▶ _Stated goal A_
In the Melusine notebook excerpt, set down the passage from "The metadata have" to "- **hour :** from the date." word for word.
▶ _Stated goal B_
Answer these questions from the Melusine notebook excerpt:
(i) Which column is the extension metadata taken from?
(ii) What value is given to n_max_keywords when the KeywordsGenerator is created?
(iii) Neural networks based on which library can the NeuralModel class handle?
▶ _Stated goal C_
Carry the Melusine notebook excerpt on past its final sentence.

▶ _Document segment_
______

The metadata have to be extracted before being dummified.

This pipeline extractes the following metadata :
- **extension :** from the "from" column.
- **dayofweek :** from the date.
- **hour :** from the date.
- **min :** from the date.

In [None]:
from sklearn.pipeline import Pipeline
from melusine.prepare_email.metadata_engineering import MetaExtension
from melusine.prepare_email.metadata_engineering import MetaDate
from melusine.prepare_email.metadata_engineering import Dummifier

In [None]:
# Pipeline to extract dummified metadata
MetadataPipeline = Pipeline([
    ('MetaExtension', MetaExtension()),
    ('MetaDate', MetaDate()),
    ('Dummifier', Dummifier())
])

In [None]:
df_meta = MetadataPipeline.fit_transform(df_emails)

In [None]:
df_meta.columns

In [None]:
df_meta.head()

## Keywords extraction

Once a tokens column exists, keywords can be extracted.

In [None]:
from melusine.summarizer.keywords_generator import KeywordsGenerator

In [None]:
keywords_generator = KeywordsGenerator(n_max_keywords=4)

In [None]:
df_emails = keywords_generator.fit_transform(df_emails)

In [None]:
df_emails.clean_body[23]

In [None]:
df_emails.tokens[23]

In [None]:
df_emails.keywords[23]

## Classification with neural networks

Melusine offers a NeuralModel class to train, save, load and use for prediction any kind of neural networks based on Keras.

______

▶ _Given information_

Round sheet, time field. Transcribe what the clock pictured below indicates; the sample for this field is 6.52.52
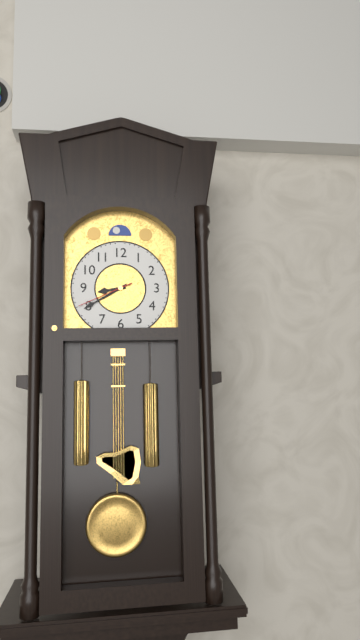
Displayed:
8.40.41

______

▶ _Final answer A_
The metadata have to be extracted before being dummified.

This pipeline extractes the following metadata :
- **extension :** from the "from" column.
- **dayofweek :** from the date.
- **hour :** from the date.

▶ _Final answer B_
(i) The "from" column.
(ii) 4.
(iii) Keras.

▶ _Final answer C_
Predefined architectures of RNN and CNN models using the cleaned body and the metadata of the emails are also offered.

#### Embeddings training

Embeddings have to be pretrained on the data set to be given as arguments of the neural networks.

In [None]:
from melusine.nlp_tools.embedding import Embedding

In [None]:
pretrained_embedding = Embedding(input_column='clean_body',
                                 workers=1,
                                 min_count=5)

In [None]:
pretrained_embedding.train(df_emails) 

#### Préparation de X et de y

In [None]:
import pandas as pd 
from sklearn.preprocessing import LabelEncoder

In [None]:
X = pd.concat([df_emails['clean_body'],df_meta],axis=1)
y = df_emails['label']
le = LabelEncoder()
y = le.fit_transform(y)

In [None]:
X.columns

In [None]:
X.head()

In [None]:
y

#### Entraînement et prédictions avec un CNN

In [None]:
from melusine.models.neural_architectures import cnn_model
from melusine.models.train import NeuralModel

In [None]:
nn_model = NeuralModel(architecture_function=cnn_model,
                       pretrained_embedding=pretrained_embedding,
                       text_input_column="clean_body",
                       meta_input_list=['extension', 'dayofweek','hour', 'min'],
                       n_epochs=10)

In [None]:
nn_model.fit(X,y)

In [None]:
y_res = nn_model.predict(X)
y_res = le.inverse_transform(y_res)
y_res

#### Using a dict instead of a Dataframe as input (performance optimization)

In an industrialized context, a trained model might be fed input data one by one.  
In this case, creating a pandas DataFrame with a single row is overkill and massive performed gain can be obtained by using a dict instead of a DataFrame.  


Melusine is developped to ensure dict compatibility as described in the code below.

In [None]:
import copy

# ============== Test dict compatibility ==============
dict_emails = df_emails.to_dict(orient='records')[0]
dict_meta = MetadataPipeline.transform(dict_emails)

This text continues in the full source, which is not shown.